With apologies for stealing from a dead guy (New York Yankees great, Yogi Berra), “It’s like déjà vu all over again.”
Just over a decade ago, late-summer 2011, America awoke on a Monday morning to stunning financial news.
For the first time in history, bond-rating service Standard & Poor’s had downgraded America’s debt to AA+ from AAA.
Doesn’t seem like much, like getting a 97 on your trig test instead of a 100.
But in the world of high finance, this was a small nuclear device that detonated in the financial markets.
That Monday, stocks lost nearly 5%. But that was just one day in the life of a four-month saga—a saga that saw the S&P 500 stock index fall more than 17%…nearly the official definition of a bear market (a decline of 20% or more).
The culprit: Washington, D.C. and the fight over the “debt ceiling,” the maximum amount by law that Uncle Sam can borrow.
Well, we’re there again.
Sometime next month, the U.S. will hit its spending limit.
And if Uncle Sam’s enablers—Congress—allow that to happen and don’t raise the limit…well, as Chris Isaak once sang, “Baby did a bad bad thing.”
America would not be able to hit up the bond market and borrow the money necessary to pay its debts.
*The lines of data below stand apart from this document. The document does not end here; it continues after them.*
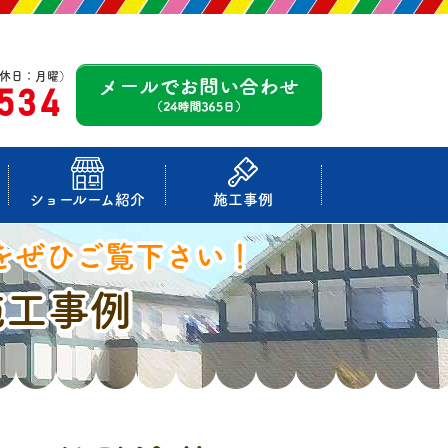
休日：月曜）
-534
ショールーム紹介
施工事例
をぜひご覧下さい！
施工事例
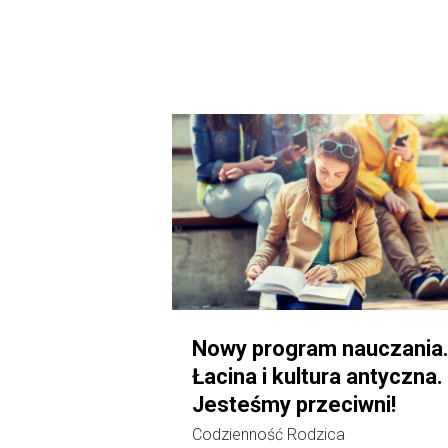
Nowy program nauczania
Łacina i kultura antyczna.
Jesteśmy przeciwni!
Codzienność Rodzica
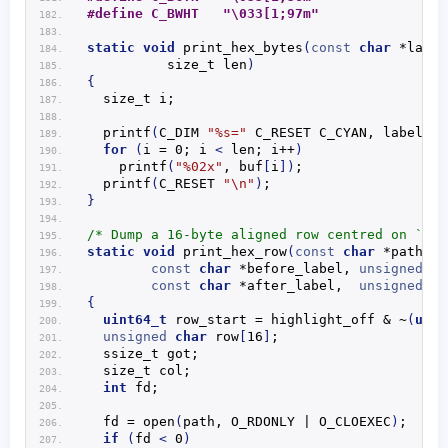
#define C_BWHT   "\033[1;97m"
static
void
print_hex_bytes
(
const
char
 *label
          size_t len
)
{
  size_t i;
printf
(
C_DIM 
"%s="
 C_RESET C_CYAN, label
)
;
for
(
i = 0; i 
<
 len; i++
)
printf
(
"%02x"
, buf
[
i
])
;
printf
(
C_RESET 
"\n"
)
;
}
/* Dump a 16-byte aligned row centred on `hig
static
void
print_hex_row
(
const
char
 *path, 
u
const
char
 *before_label, 
unsigned
ch
const
char
 *after_label,  
unsigned
ch
{
uint64_t
 row_start = highlight_off & ~
(
uint
unsigned
char
 row
[
16
]
;
  ssize_t got;
  size_t col;
int
 fd;
  fd = 
open
(
path, O_RDONLY | O_CLOEXEC
)
;
if
(
fd 
<
 0
)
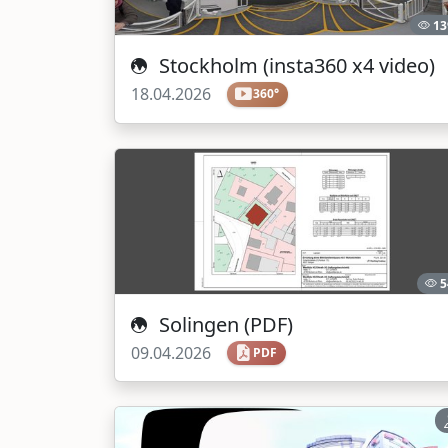
13
Stockholm (insta360 x4 video)
18.04.2026
360°
5
Solingen (PDF)
09.04.2026
PDF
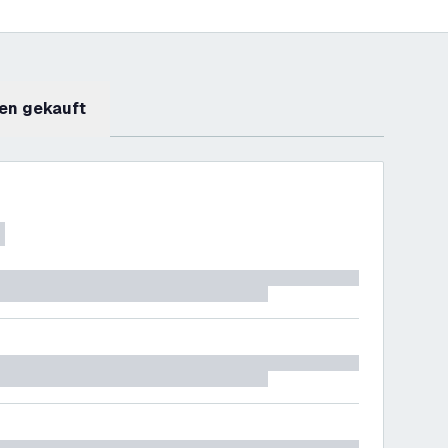
en gekauft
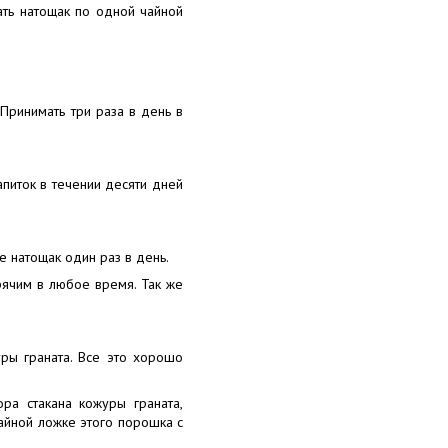
ать натощак по одной чайной
Принимать три раза в день в
апиток в течении десяти дней
е натощак один раз в день.
рячим в любое время. Так же
уры граната. Все это хорошо
ора стакана кожуры граната,
айной ложке этого порошка с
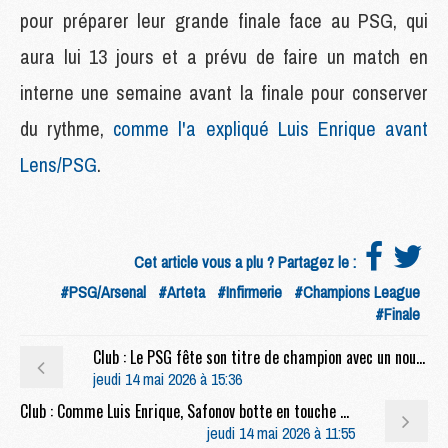
pour préparer leur grande finale face au PSG, qui
aura lui 13 jours et a prévu de faire un match en
interne une semaine avant la finale pour conserver
du rythme,
comme l'a expliqué Luis Enrique avant
Lens/PSG
.
Cet article vous a plu ? Partagez le :
#PSG/Arsenal
#Arteta
#Infirmerie
#Champions League
#Finale
Club : Le PSG fête son titre de champion avec un nouveau tee-shirt
jeudi 14 mai 2026 à 15:36
Club : Comme Luis Enrique, Safonov botte en touche pour ses dégagements
jeudi 14 mai 2026 à 11:55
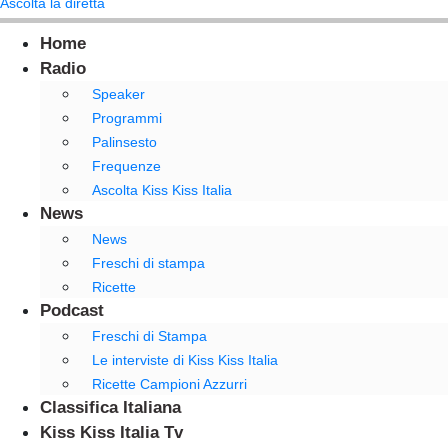
Ascolta la diretta
Home
Radio
Speaker
Programmi
Palinsesto
Frequenze
Ascolta Kiss Kiss Italia
News
News
Freschi di stampa
Ricette
Podcast
Freschi di Stampa
Le interviste di Kiss Kiss Italia
Ricette Campioni Azzurri
Classifica Italiana
Kiss Kiss Italia Tv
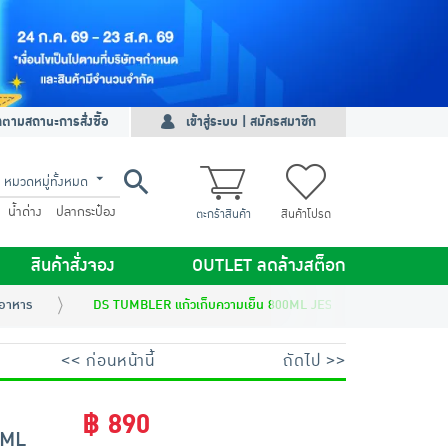
ดตามสถานะการสั่งซื้อ
เข้าสู่ระบบ | สมัครสมาชิก
หมวดหมู่ทั้งหมด
น้ำด่าง
ปลากระป๋อง
ตะกร้าสินค้า
สินค้าโปรด
สินค้าสั่งจอง
OUTLET ลดล้างสต็อก
ะอาหาร
DS TUMBLER แก้วเก็บความเย็น 800ML JESSIE
<< ก่อนหน้านี้
ถัดไป >>
฿ 890
0ML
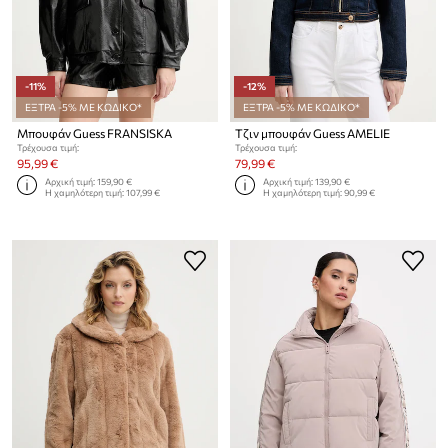
-11%
-12%
ΕΞΤΡΑ -5% ΜΕ ΚΩΔΙΚΟ*
ΕΞΤΡΑ -5% ΜΕ ΚΩΔΙΚΟ*
Μπουφάν Guess FRANSISKA
Τζιν μπουφάν Guess AMELIE
Τρέχουσα τιμή:
Τρέχουσα τιμή:
95,99 €
79,99 €
Αρχική τιμή:
159,90 €
Αρχική τιμή:
139,90 €
Η χαμηλότερη τιμή:
107,99 €
Η χαμηλότερη τιμή:
90,99 €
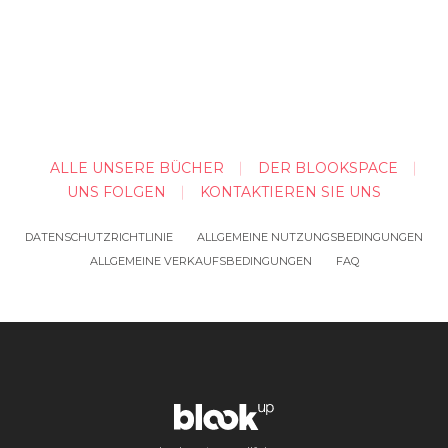
ALLE UNSERE BÜCHER
DER BLOOKSPACE
UNS FOLGEN
KONTAKTIEREN SIE UNS
DATENSCHUTZRICHTLINIE
ALLGEMEINE NUTZUNGSBEDINGUNGEN
ALLGEMEINE VERKAUFSBEDINGUNGEN
FAQ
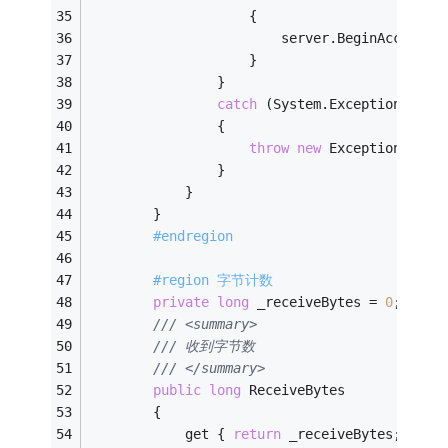
                    {
                        server.BeginAcceptTc
                    }
                }
catch
 (System.Exception ex)
                {
throw
new
 Exception(ex.M
                }
            }
        }
#endregion
#region 字节计数
private
long
 _receiveBytes = 
0
;
/// <summary>
/// 收到字节数
/// </summary>
public
long
 ReceiveBytes
        {
            get { 
return
 _receiveBytes; }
Uncle Sam would potentially miss upcoming bond payments. Technically, that’s a default.
And America defaulting on its debt is a huge—HUGE!—deal.
Not just for America…
For the world.
U.S. debt is—supposedly—the safest in the world. But the moment America misses a single bond payment, that whole shtick about “the full faith and credit of the U.S. government” goes right down the flusher.
Investors would rightly worry about the future, and whether America’s insanely polarized, political circus clowns would continually use the debt ceiling as a stick to wallop the other party every time power switches in Congress or the White House.
Investors outside America are quickly realizing that what’s good for America no longer matters to American politicians.
What’s good for party…that’s all that matters in America now.
The power-hungry lunatics in Congress have decided that the only things truly important to them are undermining the opposition and winning election campaigns…no matter how badly their tactics impact the U.S. economy.
They appear all too happy to let Uncle Sam default, despite the clearly knowable impacts to the stock market, and to the wealth of ordinary Americans who will see their brokerage and retirement accounts slammed again.
And, so, we come to the debt ceiling financial fisticuffs…
My advice: Be prepared for a few months of financial pain.
And be prepared to snap up certain stocks on the cheap. There are a few in the Global Intelligence portfolio that I will be telling readers to double down on, if they hit certain levels—particularly commodity stock and stocks tied to the blockchain.
The stock market has fallen 2% or 3% so far this month. As the rhetoric and vitriol heat up in D.C., and as Uncle Sam lurches ever-closer to his Mastercard spending limit, the U.S. and world markets are going to be increasingly on edge.
And if we wake up on some Monday morning in October to find that the U.S hit the debt ceiling and that S&P has downgraded American debt once again, you can bet it’s going to be a very dour autumn in America.